[DATA]:
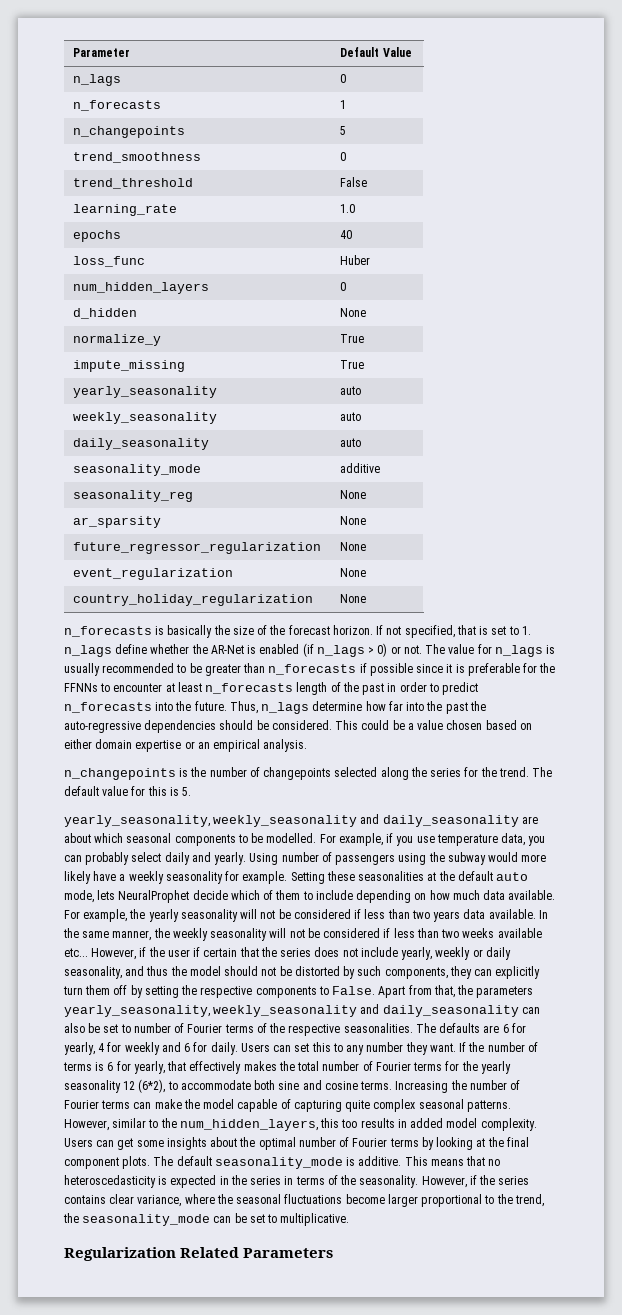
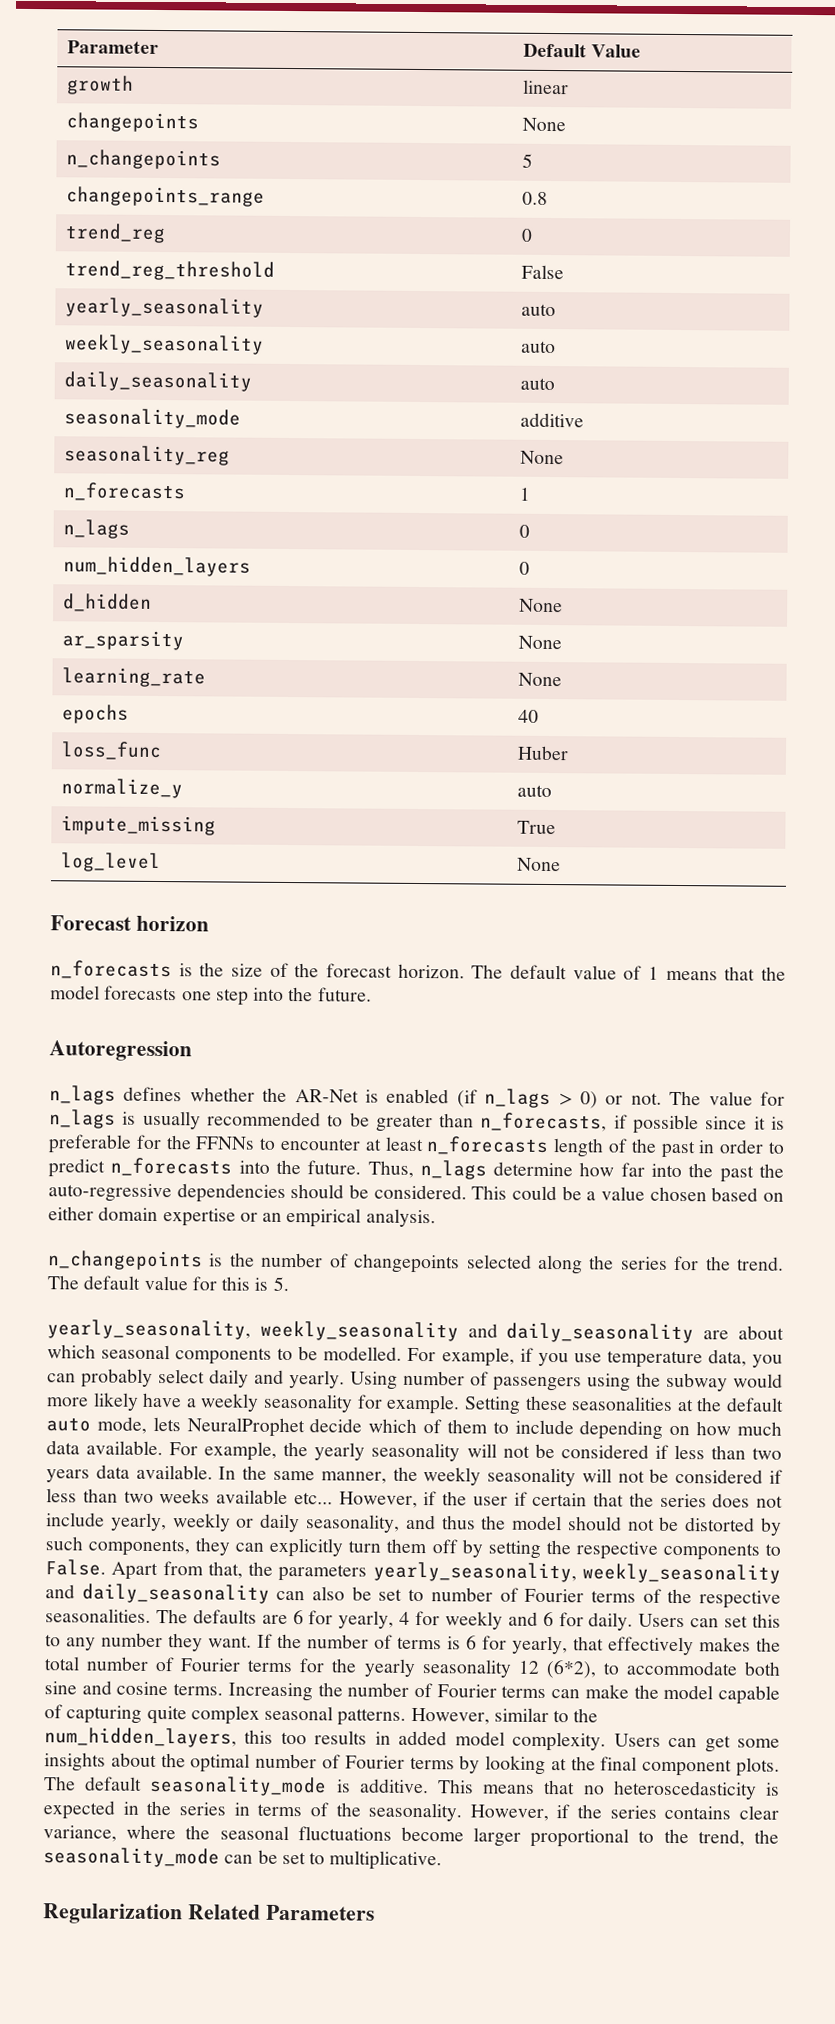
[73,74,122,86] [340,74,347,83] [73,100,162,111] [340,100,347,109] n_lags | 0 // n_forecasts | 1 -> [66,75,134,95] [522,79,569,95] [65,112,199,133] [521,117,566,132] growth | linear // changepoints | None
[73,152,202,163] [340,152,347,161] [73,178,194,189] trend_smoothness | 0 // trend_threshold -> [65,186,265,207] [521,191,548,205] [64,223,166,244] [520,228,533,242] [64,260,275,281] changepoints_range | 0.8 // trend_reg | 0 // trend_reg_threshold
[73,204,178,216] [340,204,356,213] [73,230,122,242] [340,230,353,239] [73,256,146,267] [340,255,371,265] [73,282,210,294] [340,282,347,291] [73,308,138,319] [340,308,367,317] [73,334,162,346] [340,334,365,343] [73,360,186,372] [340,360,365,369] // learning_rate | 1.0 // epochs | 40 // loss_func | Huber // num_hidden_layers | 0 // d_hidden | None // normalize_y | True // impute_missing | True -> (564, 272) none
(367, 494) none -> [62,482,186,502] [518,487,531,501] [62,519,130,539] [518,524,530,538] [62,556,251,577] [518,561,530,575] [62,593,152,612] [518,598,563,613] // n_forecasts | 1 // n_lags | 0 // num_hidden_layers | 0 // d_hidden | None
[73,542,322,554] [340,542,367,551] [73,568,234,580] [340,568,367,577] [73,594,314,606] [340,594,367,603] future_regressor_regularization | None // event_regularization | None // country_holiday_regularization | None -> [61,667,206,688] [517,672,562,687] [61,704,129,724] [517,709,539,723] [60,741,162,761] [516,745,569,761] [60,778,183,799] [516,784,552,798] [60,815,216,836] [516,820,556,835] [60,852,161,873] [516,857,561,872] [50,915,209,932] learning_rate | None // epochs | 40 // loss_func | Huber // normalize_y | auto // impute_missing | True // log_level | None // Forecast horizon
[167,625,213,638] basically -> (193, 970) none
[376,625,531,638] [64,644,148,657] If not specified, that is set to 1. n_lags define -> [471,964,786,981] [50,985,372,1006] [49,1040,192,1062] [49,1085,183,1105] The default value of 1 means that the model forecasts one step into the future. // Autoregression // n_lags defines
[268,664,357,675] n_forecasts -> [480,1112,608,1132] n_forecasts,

[HOW TO COMPLETE THIS TASK]:
Word-for-word transcription: the whole listing, with images excluded.

[COMPLETED EXERCISE]:
[73,74,122,86] [340,74,347,83] [73,100,162,111] [340,100,347,109] n_lags | 0 // n_forecasts | 1 -> [66,75,134,95] [522,79,569,95] [65,112,199,133] [521,117,566,132] growth | linear // changepoints | None
[73,152,202,163] [340,152,347,161] [73,178,194,189] trend_smoothness | 0 // trend_threshold -> [65,186,265,207] [521,191,548,205] [64,223,166,244] [520,228,533,242] [64,260,275,281] changepoints_range | 0.8 // trend_reg | 0 // trend_reg_threshold
[73,204,178,216] [340,204,356,213] [73,230,122,242] [340,230,353,239] [73,256,146,267] [340,255,371,265] [73,282,210,294] [340,282,347,291] [73,308,138,319] [340,308,367,317] [73,334,162,346] [340,334,365,343] [73,360,186,372] [340,360,365,369] // learning_rate | 1.0 // epochs | 40 // loss_func | Huber // num_hidden_layers | 0 // d_hidden | None // normalize_y | True // impute_missing | True -> (564, 272) none
(367, 494) none -> [62,482,186,502] [518,487,531,501] [62,519,130,539] [518,524,530,538] [62,556,251,577] [518,561,530,575] [62,593,152,612] [518,598,563,613] // n_forecasts | 1 // n_lags | 0 // num_hidden_layers | 0 // d_hidden | None
[73,542,322,554] [340,542,367,551] [73,568,234,580] [340,568,367,577] [73,594,314,606] [340,594,367,603] future_regressor_regularization | None // event_regularization | None // country_holiday_regularization | None -> [61,667,206,688] [517,672,562,687] [61,704,129,724] [517,709,539,723] [60,741,162,761] [516,745,569,761] [60,778,183,799] [516,784,552,798] [60,815,216,836] [516,820,556,835] [60,852,161,873] [516,857,561,872] [50,915,209,932] learning_rate | None // epochs | 40 // loss_func | Huber // normalize_y | auto // impute_missing | True // log_level | None // Forecast horizon
[167,625,213,638] basically -> (193, 970) none
[376,625,531,638] [64,644,148,657] If not specified, that is set to 1. n_lags define -> [471,964,786,981] [50,985,372,1006] [49,1040,192,1062] [49,1085,183,1105] The default value of 1 means that the model forecasts one step into the future. // Autoregression // n_lags defines
[268,664,357,675] n_forecasts -> [480,1112,608,1132] n_forecasts,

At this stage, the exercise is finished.